Velotio Technologies is a product engineering company working with innovative startups and enterprises. We are a certified Great Place to Work® and recognized as one of the best companies to work for in India. We have provided full-stack product development for 110+ startups across the globe building products in the cloud-native, data engineering, B2B SaaS, IoT & Machine Learning space. Our team of 220+ elite software engineers solves hard technical problems while transforming customer ideas into successful products.
As a Technical Lead - Data Engineer, you'll contribute to the design and development of Data Analytics platform using latest tools and cloud technologies for a variety of workloads including real time analytics and batch data. You will also lead a team of 2-10 engineers.
Roles & Responsibilities:
- Design and build scalable data infrastructure with efficiency, reliability, and consistency to meet rapidly growing data needs
- Build the applications required for optimal extraction, cleaning, transformation, and loading data from disparate data sources and formats using the latest big data technologies
- Building ETL/ELT pipelines and work with other data infrastructure components, like Data Lakes, Data Warehouses and BI/reporting/analytics tools
- Work with various cloud services like AWS, GCP, Azure to implement highly available, horizontally scalable data processing and storage systems and automate manual processes and workflows
- Implement processes and systems to monitor data quality, to ensure data is always accurate, reliable, and available for the stakeholders and other business processes that depend on it
- Work closely with different business units and engineering teams to develop a long-term data platform architecture strategy and thus foster data-driven decision-making practices across the organisation
- Help establish and maintain a high level of operational excellence in data engineering
- Evaluate, integrate, and build tools to accelerate Data Engineering, Data Science, Business Intelligence, Reporting, and Analytics as needed
- Focus on building test-driven development by writing unit/integration tests
- Contribute to design documents and engineering wiki
You will enjoy this role if you...
- Like building elegant well-architected software products with enterprise customers
- Want to learn to leverage public cloud services & cutting-edge big data technologies, like Spark, Airflow, Hadoop, Snowflake, and Redshift
- Work collaboratively as part of a close-knit team of geeks, architects, and leads
Desired Skills & Experience:
- 4+ years of data engineering or equivalent knowledge and ability
- 4+ years software engineering or equivalent knowledge and ability
- Strong proficiency in at least one of the following programming languages: Python, Scala, or Java
- Experience designing and maintaining at least one type of database (Object Store, Columnar, In-memory, Relational, Tabular, Key-Value Store, Triple-store, Tuple-store, Graph, and other related database types)
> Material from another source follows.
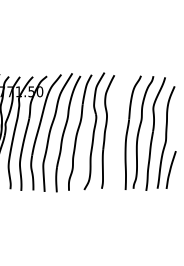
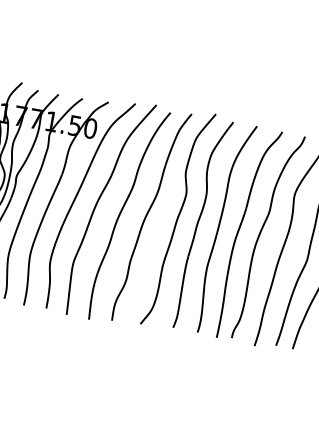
curve: (117, 132) -> (220, 228), added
- Good understanding of star/snowflake schema designs
- Extensive experience working with big data technologies like Spark, Hadoop, Hive
- Experience building ETL/ELT pipelines and working on other data infrastructure components like BI/reporting/analytics tools
- Experience working with workflow orchestration tools like Apache Airflow, Oozie, Azkaban, NiFi, Airbyte, etc.
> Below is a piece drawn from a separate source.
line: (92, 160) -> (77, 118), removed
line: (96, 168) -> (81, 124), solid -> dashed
- Experience building production-grade data backup/restore strategies and disaster recovery solutions
- Hands-on experience with implementing batch and stream data processing applications using technologies like AWS DMS, Apache Flink, Apache Spark, AWS Kinesis, Kafka, etc.
- Knowledge of best practices in developing and deploying applications that are highly available and scalable
- Experience with or knowledge of Agile Software Development methodologies
- Excellent problem-solving and troubleshooting skills
- Process-oriented with excellent documentation skills
Bonus points if you:
- Have hands-on experience using one or multiple cloud service providers like AWS, GCP, Azure and have worked with specific products like EMR, Glue, DataProc, DataBricks, DataStudio, etc
- Have hands-on experience working with either Redshift, Snowflake, BigQuery, Azure Synapse, or Athena and understand the inner workings of these cloud storage systems
- Have experience building DataLakes, scalable data warehouses, and DataMarts
- Have familiarity with tools like Jupyter Notebooks, Pandas, NumPy, SciPy, sci-kit learn, Seaborn, SparkML, etc.
- Have experience building and deploying Machine Learning models to production at scale
- Possess excellent cross-functional collaboration and communication skills
- We have an autonomous and empowered work culture encouraging individuals to take ownership and grow quickly
- Flat hierarchy with fast decision making and a startup-oriented “get things done” culture
- A strong, fun & positive environment with regular celebrations of our success. We pride ourselves in creating an inclusive, diverse & authentic environment
Note: Currently, all interview and onboarding processes at Velotio will be carried out remotely through virtual meetings until further notice.